Karimov, the factory manager, looked like an Italian Mafioso. He had black curly hair and a hawk nose and his appearance didn't fit into the local landscape where it resembled a glossy photo pasted over a pastel drawing. Karimov had been sent two years ago from Moscow, which from here seemed so distant it might as well have been abroad, and he lived out of his suitcases in a hotel, as if constantly awaiting a transfer. Karimov helped the local children's home and that's why people forgave him his look of disgust and the cold half-smile that never left his face and could induce a shiver even on a hot day. He was a door-step baby himself with the sticky eyes of every abandoned child. His mother had wrapped her baby in a faded dress and left him on the steps of the home. The baby lay there all night. He didn't cry, just fixed his angry eyes on the locked door. In the morning, he was picked up by a passer-by who took the bundle home and opened it up on the table, the baby splayed out like a frog. The man had no children and decided that the god he didn't believe in had sent him a son.
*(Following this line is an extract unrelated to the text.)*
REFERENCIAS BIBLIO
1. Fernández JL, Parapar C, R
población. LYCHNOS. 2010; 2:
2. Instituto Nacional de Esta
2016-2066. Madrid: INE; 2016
You could set your watch by Mayor Krotov. Rushing to work in the morning, Savely would see him outside the local municipal office and in the evening the burly mayor would tumble out of it like a potato falling from a torn sack. Keeping his eyes straight ahead, he would get into his car that would tip sideways. Rumour had it that the mayor had built a medieval castle with towers somewhere out in the forest, hidden away from the townsfolk. No-one had seen this castle, however, and encrusted with rumour, it grew to the size of a town. Krotov avoided meeting Coffin who did his best to avoid him too. They communicated through the chief of police, Trebenko, who travelled between the gangsters and the civil servants like a ferry between two shores. They had tacitly split the town in two. Each part had its own laws and regulations that didn't operate in the other.
Everything is in plain sight in a small town so no-one bothered to hide. The one place of entertainment, the Three Lemons bar, brought the town's big cheeses and its lowlifes together under one roof.
Trebenko would pop his head round the door on holidays but would hurry away after just one glass. Antonov, a chain store owner and an aspiring local Duma Deputy, left with a different girl every night. Facially, he looked like a kind uncle, capable only of taking you on his knee to tell you a story. Antonov didn't tell any stories but he did give generous presents. He had a furrowed brow and a well-padded torso that he covered up with wide jackets a size too big so that he always seemed to be wearing someone else's suit. Antonov drank life down in big gulps and his vodka in tiny sips and he believed that anything that was for sale could be bought and anything that could be bought was for sale.